___ INPUT ___

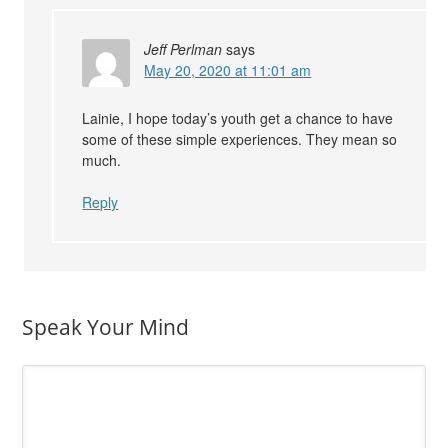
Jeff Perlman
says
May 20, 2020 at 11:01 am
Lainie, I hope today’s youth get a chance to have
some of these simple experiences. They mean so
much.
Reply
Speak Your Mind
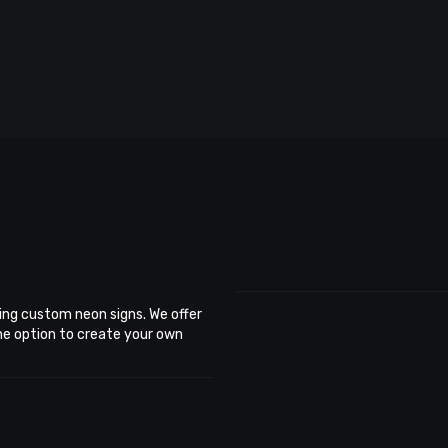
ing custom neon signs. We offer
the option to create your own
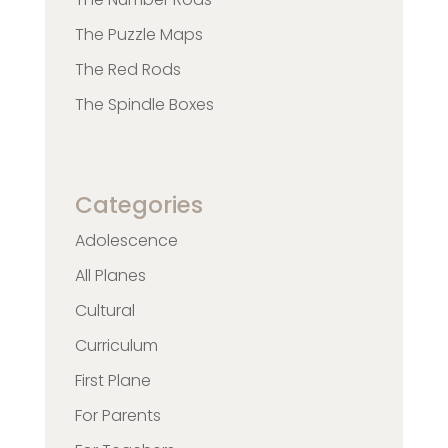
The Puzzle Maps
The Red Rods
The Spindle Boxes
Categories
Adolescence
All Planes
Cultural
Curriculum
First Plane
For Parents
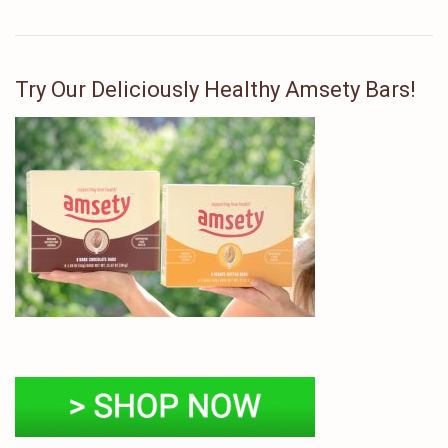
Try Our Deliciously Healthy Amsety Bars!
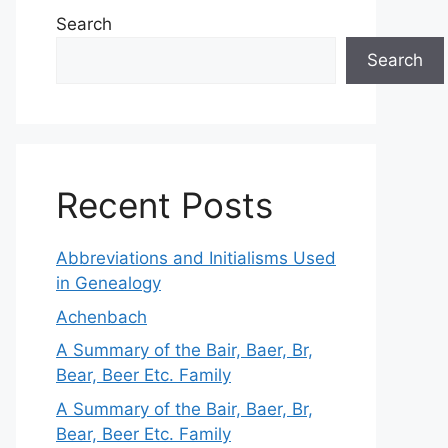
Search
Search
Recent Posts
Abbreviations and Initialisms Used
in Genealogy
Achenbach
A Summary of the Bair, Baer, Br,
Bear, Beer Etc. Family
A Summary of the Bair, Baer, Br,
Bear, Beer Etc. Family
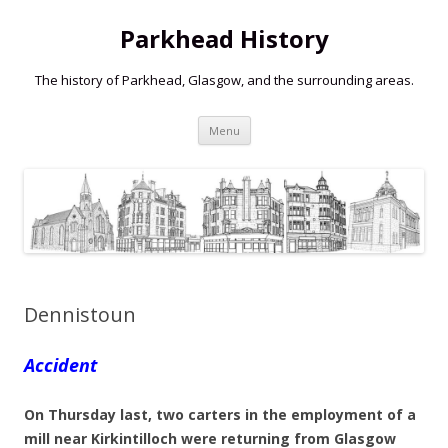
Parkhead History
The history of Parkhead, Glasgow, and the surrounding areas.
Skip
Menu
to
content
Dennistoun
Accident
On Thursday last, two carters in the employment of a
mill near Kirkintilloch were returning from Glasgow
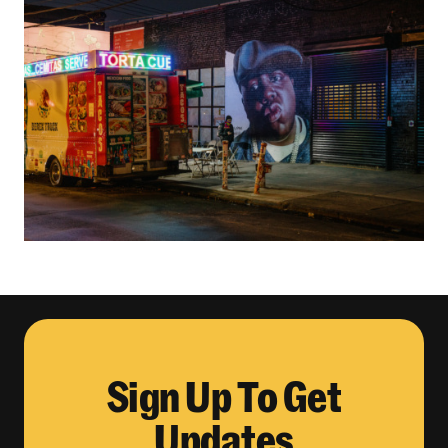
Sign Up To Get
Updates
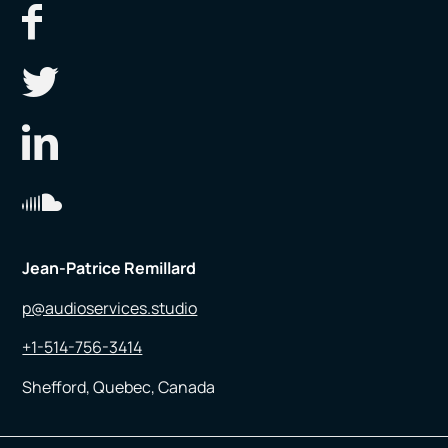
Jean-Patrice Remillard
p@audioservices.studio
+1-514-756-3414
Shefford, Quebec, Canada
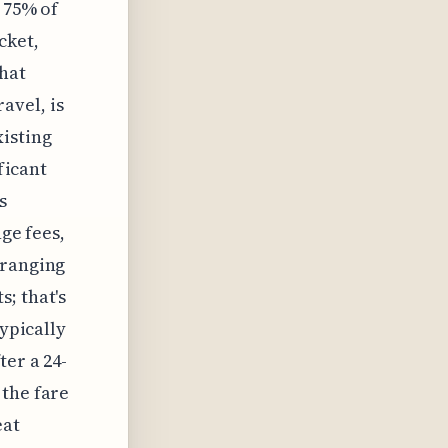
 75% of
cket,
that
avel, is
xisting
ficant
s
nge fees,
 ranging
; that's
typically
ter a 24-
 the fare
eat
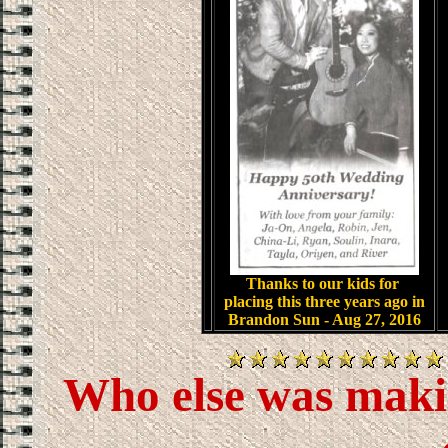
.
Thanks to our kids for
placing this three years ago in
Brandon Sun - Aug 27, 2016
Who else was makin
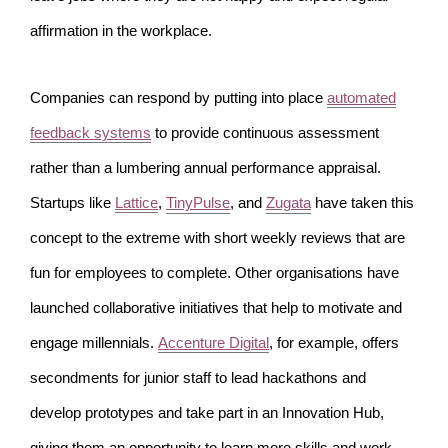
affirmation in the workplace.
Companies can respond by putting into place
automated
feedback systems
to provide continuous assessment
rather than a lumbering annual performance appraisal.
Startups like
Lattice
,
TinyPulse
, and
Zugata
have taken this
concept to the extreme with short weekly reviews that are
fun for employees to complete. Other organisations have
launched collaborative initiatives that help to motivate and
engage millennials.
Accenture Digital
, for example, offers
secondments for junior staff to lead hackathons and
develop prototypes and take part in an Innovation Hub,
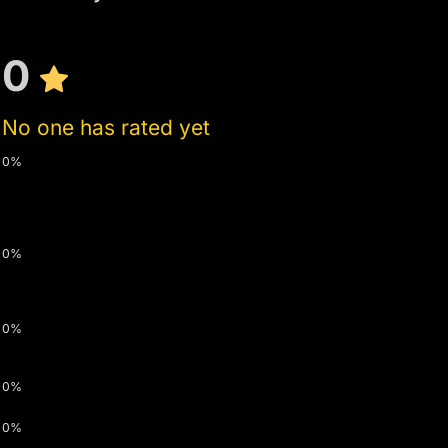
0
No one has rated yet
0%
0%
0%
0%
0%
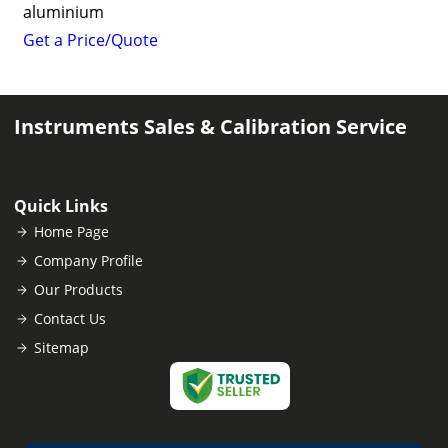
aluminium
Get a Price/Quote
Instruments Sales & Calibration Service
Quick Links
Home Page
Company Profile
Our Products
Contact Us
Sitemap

___
___ INPUT ___

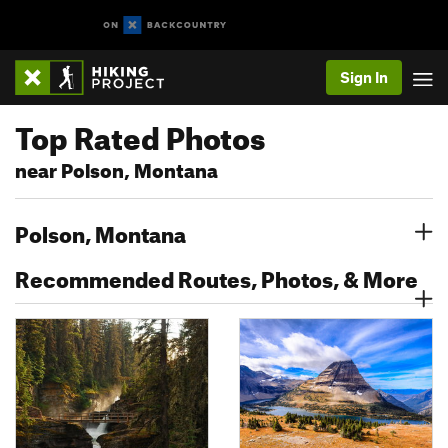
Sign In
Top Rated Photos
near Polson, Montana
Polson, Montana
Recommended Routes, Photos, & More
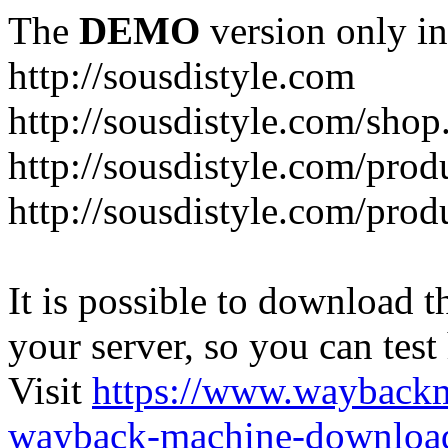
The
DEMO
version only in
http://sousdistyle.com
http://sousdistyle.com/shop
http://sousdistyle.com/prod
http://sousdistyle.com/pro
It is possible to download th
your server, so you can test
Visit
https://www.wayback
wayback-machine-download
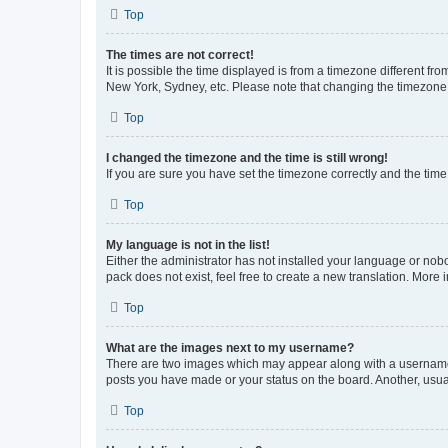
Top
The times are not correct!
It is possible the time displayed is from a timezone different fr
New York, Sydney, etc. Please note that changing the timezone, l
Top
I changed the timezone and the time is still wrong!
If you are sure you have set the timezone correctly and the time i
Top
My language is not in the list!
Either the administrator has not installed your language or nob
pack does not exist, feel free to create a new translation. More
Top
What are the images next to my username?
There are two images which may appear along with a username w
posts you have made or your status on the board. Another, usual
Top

___
___ INPUT ___

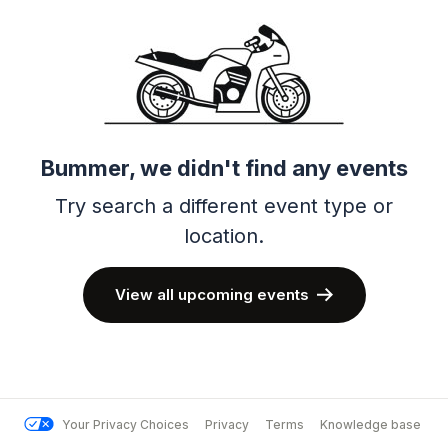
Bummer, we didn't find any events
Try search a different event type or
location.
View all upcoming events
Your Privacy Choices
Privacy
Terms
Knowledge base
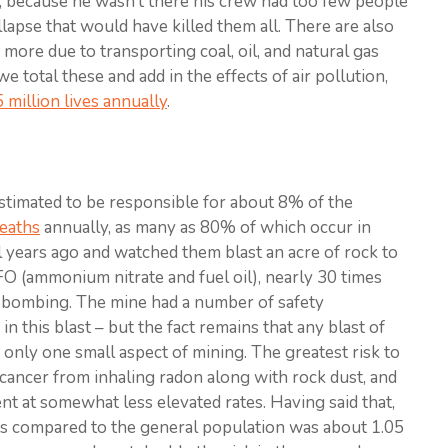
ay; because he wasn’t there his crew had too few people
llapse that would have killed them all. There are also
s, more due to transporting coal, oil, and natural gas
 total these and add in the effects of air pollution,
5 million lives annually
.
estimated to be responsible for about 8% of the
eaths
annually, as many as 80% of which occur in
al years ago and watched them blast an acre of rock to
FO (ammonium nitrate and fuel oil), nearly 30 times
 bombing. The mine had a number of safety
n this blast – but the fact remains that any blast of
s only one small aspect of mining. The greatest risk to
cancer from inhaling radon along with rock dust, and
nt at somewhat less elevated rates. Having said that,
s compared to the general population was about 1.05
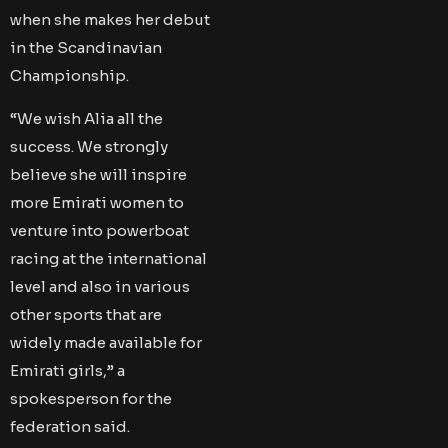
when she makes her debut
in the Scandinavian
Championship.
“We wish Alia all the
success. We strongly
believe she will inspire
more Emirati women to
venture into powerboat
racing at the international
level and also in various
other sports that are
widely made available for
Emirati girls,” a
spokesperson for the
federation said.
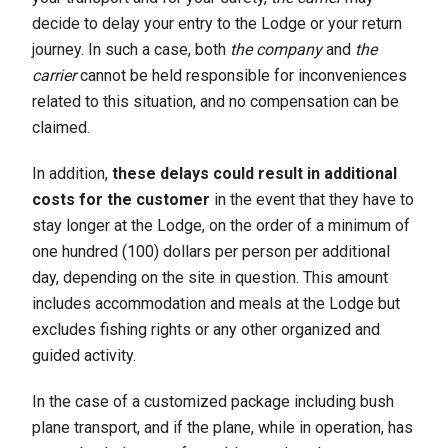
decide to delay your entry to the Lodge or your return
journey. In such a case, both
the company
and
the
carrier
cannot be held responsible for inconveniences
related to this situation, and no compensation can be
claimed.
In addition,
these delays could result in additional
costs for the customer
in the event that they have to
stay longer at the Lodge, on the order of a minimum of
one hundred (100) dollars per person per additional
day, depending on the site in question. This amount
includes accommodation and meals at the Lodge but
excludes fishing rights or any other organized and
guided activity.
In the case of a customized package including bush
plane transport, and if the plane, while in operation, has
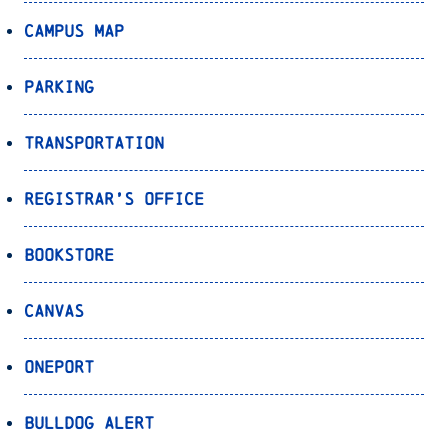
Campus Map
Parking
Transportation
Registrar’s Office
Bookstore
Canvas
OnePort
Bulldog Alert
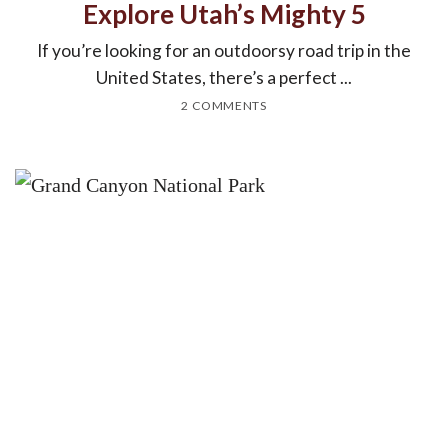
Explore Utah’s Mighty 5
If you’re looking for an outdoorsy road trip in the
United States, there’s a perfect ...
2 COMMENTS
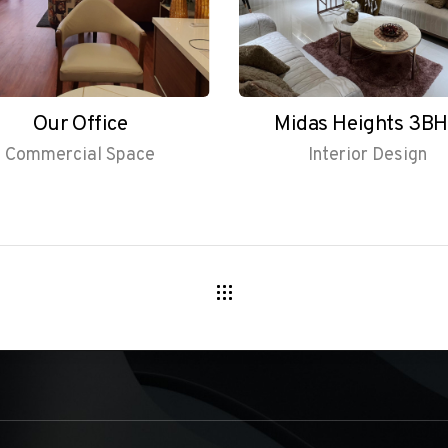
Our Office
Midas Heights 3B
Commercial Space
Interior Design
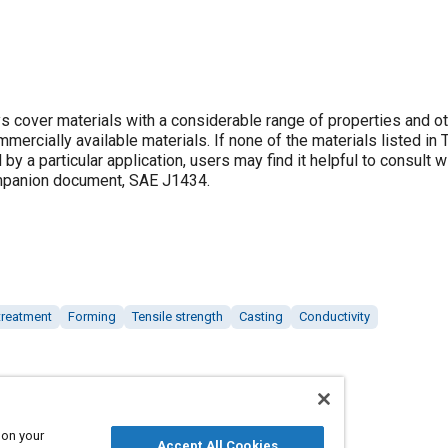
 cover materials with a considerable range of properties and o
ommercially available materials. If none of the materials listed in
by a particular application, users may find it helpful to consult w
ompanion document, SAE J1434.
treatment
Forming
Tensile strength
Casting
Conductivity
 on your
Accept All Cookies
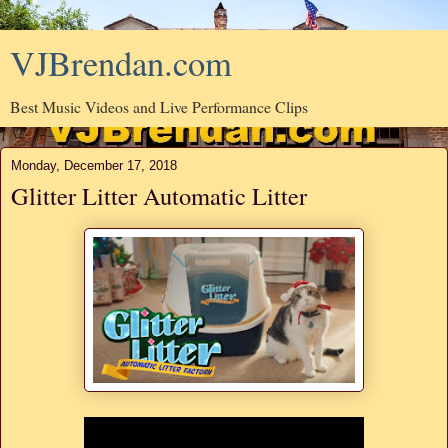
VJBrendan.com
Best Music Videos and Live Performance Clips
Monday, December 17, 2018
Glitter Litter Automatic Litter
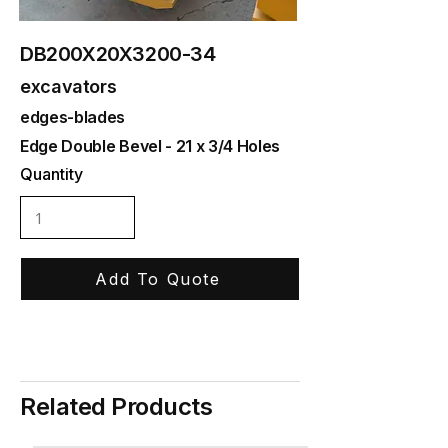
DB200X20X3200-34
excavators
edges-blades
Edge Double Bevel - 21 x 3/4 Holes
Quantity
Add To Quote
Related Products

___

Transcribe the lines above exactly, beginning at the one with "Try search a different event type or" and ending at the one with "llapse that would". Include both; exclude the pictures.

TASK ANSWER —
Try search a different event type or
location.
View all upcoming events
Your Privacy Choices
Privacy
Terms
Knowledge base
ay; because he wasn’t there his crew had too few people
llapse that would have killed them all. There are also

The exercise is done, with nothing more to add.